I swear, I am going to whack the next person that uses my saddle and doesn't put my stirrups back.
He just couldn't get it together. I guess I have too good of a front. Nobody realized that he was so out of control and I had no way too salvage the situation until I said, "Grab him, NOW!"
He was kind of shifting, scooting. Rocking back on his haunches like a dog sitting, head up in the air, trying to whip it around to see me. He'd get a glimpse...settle for a nano second...spring back up. It felt like we were headed out over the rail and I had no way to get ahold of him. He'd stuff his head to his chest, and sling his body to the contact in the reins.

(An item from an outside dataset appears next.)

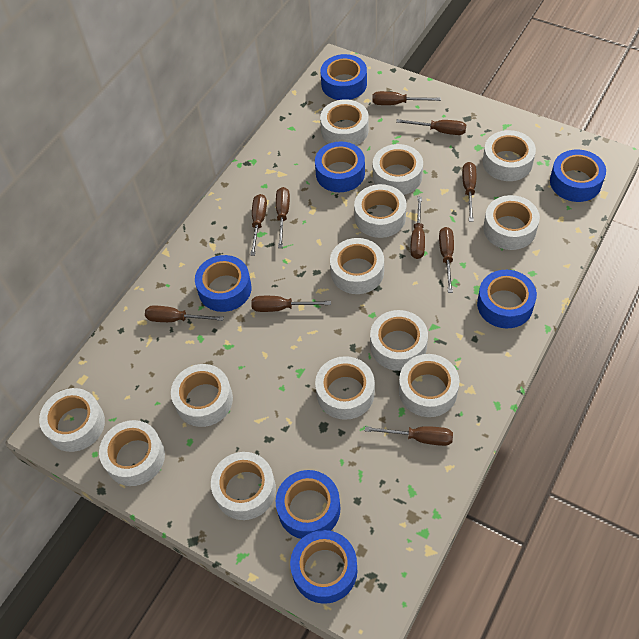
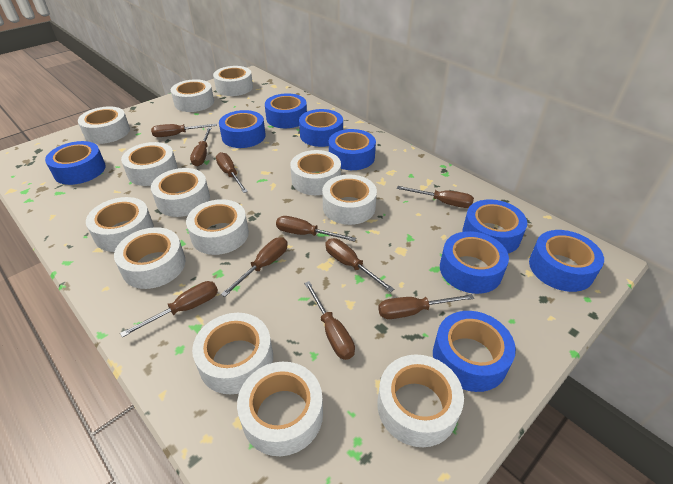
blue tape: 7 -> 9

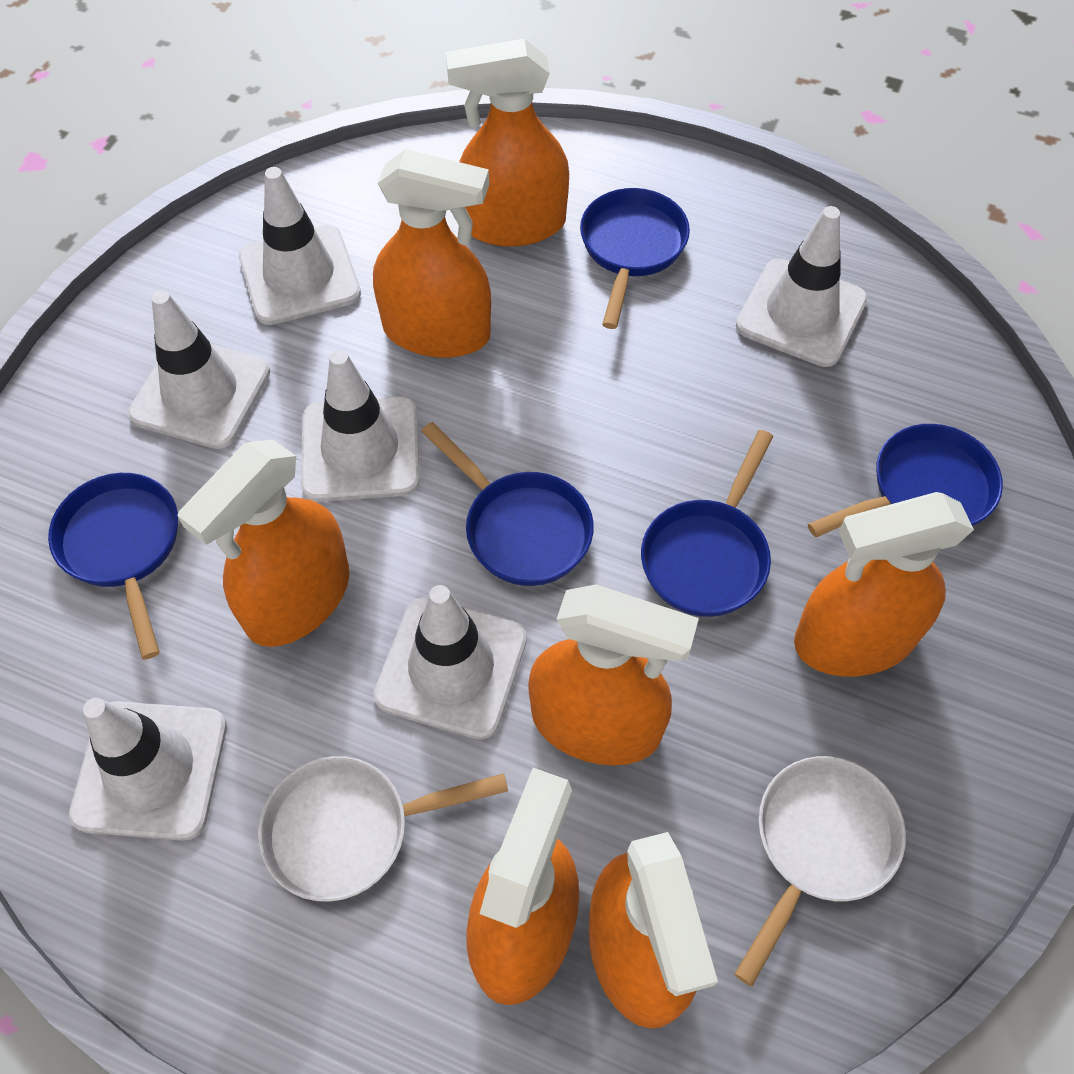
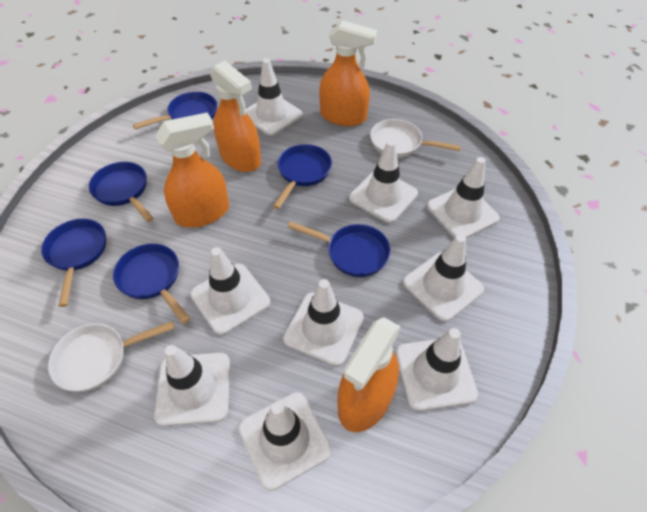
blue pan: 5 -> 6
orange spray bottle: 7 -> 4
white traffic cone: 6 -> 9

Blueheron got a hold of him, and I got off as quickly as I could without flat bailing. Figured that would of just cinched his meltdown, I think he would have crumbled if I'd panicked.
He did get in trouble. He was blowing over me on the ground. I took him out to go find the monsters. Told him, "I am way scarier than any monsters out here." So we went for a walk. We walked with intent..."Lets go find the monsters." We went to every place that seem scarier to him...look for the bogeymen. "Nope no bogeymen." After about three of his omg scary spots he almost seemed embarrassed and quit. He did have one moment where he went to run over the top of me, and I kicked him in the chest to keep him from flattening me. HOLYCRAP...who knew Top was a full contact sport. He quit. He seemed genuinely shocked that I'd kicked him. Not more worried, but kind of ashamed. It seemed like slapping a hysterical person to snap them out of it.
I took him out the next day. He'd lost 2-3 inches in girth size in a 24hr period. He was much more himself the next day. Kind of subdued, almost fragile. He got treats, lots of praise and pets. I put one of my old students up on him on the lunge line. She was a witness to the previous day. Kind of in shock at his behavior. Her quote was, "That is the scariest thing I've ever seen." He did really well with her on the lunge. I did not turn them loose. She noted, "As long as he can see you he's fine." They'd be on the circle around me, and he'd look at me, checking in...'Am I good? Am I doing it right?' He did quite well, and we ended on a good note. Hosed his legs off. Groomed him well, more treats and put him back in his pen with a snack.
This horse can make me feel so sad. I can't imagine what it must feel like to check out in panic like he does. I'm glad these episodes are becoming few and far between. In the moment when he's checked out he's a danger to himself and those around him. We're going to work on this. These is nothing so scary or bad that is going to come for him that I wont stop before it gets to him. That's what he has to believe. He was starting to believe it on our walk. Now we have to reinforce it with repetition. He almost has to believe that I am scarier/meaner than anything else out there, and I'm on his side.